Below are the entries; return every line among them that holds the word "CFRP".

Material provided:

=-=-=

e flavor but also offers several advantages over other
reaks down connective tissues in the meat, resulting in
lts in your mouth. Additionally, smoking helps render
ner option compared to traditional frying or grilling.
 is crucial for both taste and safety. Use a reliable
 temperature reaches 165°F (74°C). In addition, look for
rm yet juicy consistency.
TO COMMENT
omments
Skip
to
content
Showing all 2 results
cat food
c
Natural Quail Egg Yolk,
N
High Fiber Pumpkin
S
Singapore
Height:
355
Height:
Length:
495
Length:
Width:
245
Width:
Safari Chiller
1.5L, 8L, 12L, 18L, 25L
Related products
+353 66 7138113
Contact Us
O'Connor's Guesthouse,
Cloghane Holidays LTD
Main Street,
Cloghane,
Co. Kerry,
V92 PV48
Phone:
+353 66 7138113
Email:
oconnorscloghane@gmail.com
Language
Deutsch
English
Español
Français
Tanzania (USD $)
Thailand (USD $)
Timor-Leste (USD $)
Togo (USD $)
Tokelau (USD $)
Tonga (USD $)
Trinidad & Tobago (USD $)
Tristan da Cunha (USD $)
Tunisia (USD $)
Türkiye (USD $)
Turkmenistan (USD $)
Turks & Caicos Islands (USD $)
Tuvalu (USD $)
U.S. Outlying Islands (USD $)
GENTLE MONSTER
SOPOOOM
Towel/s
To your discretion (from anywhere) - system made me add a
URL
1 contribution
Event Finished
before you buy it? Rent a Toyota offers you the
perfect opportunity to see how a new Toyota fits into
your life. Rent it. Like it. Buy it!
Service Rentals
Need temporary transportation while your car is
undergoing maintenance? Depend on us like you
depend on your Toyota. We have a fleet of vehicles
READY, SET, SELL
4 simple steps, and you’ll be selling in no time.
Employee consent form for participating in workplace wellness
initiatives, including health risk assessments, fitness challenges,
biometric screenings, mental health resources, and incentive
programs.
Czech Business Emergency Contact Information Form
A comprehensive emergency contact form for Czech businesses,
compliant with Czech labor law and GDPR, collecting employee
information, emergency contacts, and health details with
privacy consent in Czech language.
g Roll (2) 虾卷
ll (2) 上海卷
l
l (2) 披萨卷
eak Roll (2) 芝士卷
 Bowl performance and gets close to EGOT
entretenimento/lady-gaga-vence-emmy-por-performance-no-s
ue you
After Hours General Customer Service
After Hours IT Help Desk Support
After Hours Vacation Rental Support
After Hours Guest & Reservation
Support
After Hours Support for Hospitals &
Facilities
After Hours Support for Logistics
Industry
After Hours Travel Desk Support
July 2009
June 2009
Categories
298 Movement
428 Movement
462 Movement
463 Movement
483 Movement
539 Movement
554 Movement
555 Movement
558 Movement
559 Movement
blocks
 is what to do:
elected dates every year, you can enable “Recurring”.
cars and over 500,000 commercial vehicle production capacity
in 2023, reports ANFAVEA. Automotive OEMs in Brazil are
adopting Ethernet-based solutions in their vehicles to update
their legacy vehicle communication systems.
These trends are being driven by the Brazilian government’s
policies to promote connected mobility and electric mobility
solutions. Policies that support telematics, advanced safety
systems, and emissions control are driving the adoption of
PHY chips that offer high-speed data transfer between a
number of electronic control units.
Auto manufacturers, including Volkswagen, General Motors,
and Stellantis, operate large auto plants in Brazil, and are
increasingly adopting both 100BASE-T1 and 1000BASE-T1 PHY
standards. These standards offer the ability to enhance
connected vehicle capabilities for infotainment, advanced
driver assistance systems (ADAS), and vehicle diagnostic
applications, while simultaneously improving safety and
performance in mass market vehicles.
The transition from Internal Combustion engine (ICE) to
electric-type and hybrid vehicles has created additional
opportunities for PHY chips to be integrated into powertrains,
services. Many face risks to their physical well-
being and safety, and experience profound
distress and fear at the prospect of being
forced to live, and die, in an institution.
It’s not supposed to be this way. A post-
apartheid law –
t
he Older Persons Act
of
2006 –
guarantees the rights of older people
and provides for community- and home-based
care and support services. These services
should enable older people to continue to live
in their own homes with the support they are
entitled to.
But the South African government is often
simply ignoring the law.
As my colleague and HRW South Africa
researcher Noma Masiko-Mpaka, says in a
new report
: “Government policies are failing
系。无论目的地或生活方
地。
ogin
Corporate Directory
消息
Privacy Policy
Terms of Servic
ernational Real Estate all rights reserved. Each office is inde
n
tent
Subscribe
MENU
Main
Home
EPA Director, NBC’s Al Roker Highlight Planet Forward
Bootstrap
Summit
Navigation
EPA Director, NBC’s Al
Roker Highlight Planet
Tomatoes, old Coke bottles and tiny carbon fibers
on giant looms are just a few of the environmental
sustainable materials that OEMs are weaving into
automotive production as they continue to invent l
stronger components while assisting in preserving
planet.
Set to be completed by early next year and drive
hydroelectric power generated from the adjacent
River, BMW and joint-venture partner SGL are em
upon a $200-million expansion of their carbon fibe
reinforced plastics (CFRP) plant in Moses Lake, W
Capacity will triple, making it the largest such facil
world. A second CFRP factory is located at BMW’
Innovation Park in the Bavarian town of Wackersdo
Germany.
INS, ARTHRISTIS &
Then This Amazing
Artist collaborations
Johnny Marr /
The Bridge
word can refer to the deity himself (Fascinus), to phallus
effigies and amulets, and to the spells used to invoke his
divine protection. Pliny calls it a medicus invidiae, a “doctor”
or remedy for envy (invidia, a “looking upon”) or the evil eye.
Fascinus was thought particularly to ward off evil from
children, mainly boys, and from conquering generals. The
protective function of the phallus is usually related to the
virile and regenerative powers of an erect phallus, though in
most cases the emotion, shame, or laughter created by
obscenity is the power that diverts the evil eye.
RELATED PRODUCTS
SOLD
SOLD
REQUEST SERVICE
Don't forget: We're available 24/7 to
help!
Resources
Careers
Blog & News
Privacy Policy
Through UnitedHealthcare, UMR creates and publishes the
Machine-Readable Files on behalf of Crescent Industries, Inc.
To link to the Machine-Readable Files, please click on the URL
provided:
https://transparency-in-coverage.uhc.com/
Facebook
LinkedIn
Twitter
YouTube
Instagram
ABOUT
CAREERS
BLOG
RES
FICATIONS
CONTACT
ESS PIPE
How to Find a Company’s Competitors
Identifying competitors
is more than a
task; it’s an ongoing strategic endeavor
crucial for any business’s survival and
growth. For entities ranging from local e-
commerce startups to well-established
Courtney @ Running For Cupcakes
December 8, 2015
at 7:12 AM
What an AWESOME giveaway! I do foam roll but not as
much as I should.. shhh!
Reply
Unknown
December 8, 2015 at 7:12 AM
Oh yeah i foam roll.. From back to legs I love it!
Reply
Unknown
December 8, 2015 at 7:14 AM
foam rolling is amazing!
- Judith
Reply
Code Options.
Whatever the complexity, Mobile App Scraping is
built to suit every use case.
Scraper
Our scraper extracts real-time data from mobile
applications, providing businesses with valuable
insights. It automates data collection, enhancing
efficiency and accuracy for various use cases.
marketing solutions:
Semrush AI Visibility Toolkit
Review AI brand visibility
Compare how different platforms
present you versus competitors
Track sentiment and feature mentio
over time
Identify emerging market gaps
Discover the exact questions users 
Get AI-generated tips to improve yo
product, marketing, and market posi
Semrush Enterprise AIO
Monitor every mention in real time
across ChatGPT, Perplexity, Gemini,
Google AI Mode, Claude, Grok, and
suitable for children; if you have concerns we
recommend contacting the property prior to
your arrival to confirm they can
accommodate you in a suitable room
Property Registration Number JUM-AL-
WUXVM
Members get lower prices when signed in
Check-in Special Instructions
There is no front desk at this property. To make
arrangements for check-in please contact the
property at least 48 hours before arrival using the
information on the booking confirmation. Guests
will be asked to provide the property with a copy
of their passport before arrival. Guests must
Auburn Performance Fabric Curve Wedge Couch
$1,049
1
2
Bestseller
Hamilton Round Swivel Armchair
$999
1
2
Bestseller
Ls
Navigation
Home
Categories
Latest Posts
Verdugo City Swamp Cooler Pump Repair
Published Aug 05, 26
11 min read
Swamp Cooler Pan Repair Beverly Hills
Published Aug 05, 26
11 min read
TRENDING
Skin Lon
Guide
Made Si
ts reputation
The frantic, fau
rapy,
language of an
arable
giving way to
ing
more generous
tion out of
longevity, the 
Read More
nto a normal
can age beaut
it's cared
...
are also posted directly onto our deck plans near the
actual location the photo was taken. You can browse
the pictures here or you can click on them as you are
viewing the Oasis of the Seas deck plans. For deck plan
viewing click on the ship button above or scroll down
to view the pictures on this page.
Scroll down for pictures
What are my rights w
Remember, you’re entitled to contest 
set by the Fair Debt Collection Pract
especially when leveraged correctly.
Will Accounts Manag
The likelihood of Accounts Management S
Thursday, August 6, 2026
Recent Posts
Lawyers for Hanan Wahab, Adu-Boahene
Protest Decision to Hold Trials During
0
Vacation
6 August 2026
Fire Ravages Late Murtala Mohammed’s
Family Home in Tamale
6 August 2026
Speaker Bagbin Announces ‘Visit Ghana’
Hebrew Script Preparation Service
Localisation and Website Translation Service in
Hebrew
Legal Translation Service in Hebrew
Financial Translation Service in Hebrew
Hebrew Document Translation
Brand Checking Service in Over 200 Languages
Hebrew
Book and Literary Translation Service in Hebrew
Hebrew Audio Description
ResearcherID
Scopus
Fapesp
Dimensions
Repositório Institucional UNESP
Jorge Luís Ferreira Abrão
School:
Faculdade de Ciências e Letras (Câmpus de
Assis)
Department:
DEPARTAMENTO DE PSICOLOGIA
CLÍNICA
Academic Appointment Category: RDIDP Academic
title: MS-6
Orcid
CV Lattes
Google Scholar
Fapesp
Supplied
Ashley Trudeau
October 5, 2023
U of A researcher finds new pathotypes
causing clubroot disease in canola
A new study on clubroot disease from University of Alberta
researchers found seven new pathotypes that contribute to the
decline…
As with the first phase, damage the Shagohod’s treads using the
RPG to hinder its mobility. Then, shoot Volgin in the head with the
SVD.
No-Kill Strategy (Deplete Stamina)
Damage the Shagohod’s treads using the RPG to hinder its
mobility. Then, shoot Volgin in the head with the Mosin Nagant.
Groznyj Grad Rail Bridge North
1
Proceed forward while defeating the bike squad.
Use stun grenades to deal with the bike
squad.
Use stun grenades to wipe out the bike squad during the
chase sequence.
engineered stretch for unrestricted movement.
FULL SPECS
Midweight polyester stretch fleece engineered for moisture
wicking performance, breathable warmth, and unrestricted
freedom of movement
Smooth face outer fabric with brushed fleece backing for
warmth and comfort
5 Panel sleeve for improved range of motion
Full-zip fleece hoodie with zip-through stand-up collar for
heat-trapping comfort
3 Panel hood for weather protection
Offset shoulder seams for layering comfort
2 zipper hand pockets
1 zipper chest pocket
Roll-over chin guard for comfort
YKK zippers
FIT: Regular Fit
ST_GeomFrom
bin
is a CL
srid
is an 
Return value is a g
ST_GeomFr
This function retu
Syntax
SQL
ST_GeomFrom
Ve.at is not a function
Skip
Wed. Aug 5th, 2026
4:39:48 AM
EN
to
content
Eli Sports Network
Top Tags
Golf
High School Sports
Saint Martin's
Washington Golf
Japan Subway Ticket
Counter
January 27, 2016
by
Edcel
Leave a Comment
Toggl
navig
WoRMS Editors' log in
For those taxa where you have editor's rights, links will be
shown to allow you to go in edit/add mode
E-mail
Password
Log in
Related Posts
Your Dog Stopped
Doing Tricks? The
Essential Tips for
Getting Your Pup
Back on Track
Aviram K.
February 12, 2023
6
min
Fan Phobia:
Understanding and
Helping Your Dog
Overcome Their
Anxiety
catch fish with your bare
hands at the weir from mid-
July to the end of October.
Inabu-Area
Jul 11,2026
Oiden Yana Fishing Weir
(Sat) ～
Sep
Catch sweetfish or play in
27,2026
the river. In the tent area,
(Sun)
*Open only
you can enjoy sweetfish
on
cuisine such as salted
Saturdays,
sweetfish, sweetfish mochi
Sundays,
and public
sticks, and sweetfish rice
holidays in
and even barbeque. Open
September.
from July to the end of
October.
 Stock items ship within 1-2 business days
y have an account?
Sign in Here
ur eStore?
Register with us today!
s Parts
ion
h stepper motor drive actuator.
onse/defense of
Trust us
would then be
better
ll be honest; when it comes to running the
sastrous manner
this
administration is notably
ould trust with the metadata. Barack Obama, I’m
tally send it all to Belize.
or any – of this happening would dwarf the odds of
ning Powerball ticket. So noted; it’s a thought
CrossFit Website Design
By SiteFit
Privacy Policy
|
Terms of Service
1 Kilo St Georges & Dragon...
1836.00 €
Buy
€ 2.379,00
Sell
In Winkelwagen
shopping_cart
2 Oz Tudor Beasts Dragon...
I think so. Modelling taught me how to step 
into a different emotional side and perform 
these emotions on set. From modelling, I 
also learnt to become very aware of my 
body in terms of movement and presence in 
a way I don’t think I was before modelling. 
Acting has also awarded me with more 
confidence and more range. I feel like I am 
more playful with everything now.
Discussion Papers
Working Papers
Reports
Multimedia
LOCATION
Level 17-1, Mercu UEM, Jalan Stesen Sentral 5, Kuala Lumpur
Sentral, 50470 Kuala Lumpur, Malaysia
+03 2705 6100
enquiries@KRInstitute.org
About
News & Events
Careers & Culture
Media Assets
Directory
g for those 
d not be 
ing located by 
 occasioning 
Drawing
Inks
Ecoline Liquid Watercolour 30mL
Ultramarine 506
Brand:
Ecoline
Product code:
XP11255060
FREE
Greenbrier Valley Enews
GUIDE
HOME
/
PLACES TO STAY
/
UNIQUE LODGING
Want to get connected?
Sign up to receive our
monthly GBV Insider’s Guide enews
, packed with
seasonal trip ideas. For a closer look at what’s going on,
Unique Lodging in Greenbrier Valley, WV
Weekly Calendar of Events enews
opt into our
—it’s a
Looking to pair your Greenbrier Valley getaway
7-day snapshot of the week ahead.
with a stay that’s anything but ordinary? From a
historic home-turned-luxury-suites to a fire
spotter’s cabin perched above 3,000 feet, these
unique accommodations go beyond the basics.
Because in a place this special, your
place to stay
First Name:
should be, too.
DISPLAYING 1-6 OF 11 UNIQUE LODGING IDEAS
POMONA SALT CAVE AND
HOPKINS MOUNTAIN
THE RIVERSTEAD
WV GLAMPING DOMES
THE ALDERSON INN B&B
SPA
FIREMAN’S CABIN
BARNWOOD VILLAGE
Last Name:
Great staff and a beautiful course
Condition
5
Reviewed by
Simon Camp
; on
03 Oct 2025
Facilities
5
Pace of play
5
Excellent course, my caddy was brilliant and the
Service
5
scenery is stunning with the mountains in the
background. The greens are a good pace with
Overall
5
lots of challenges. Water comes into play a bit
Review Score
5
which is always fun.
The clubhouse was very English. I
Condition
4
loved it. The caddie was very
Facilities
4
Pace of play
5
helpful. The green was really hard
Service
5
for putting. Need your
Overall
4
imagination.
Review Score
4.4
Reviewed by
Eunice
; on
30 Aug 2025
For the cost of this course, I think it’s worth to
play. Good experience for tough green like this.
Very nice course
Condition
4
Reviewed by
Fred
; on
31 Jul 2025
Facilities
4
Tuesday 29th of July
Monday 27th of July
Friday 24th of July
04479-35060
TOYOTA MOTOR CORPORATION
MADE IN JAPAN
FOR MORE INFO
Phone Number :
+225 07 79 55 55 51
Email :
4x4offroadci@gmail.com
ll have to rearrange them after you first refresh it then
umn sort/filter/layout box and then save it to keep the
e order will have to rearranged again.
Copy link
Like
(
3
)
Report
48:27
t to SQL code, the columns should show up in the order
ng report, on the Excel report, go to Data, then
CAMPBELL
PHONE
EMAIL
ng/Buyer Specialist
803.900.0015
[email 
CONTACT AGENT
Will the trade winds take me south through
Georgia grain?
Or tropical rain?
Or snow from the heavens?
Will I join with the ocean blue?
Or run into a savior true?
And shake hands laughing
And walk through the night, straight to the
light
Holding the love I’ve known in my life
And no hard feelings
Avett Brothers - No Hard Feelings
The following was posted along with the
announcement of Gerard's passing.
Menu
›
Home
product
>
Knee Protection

=-=-=

Response box:
reinforced plastics (CFRP) plant in Moses Lake, W
world. A second CFRP factory is located at BMW’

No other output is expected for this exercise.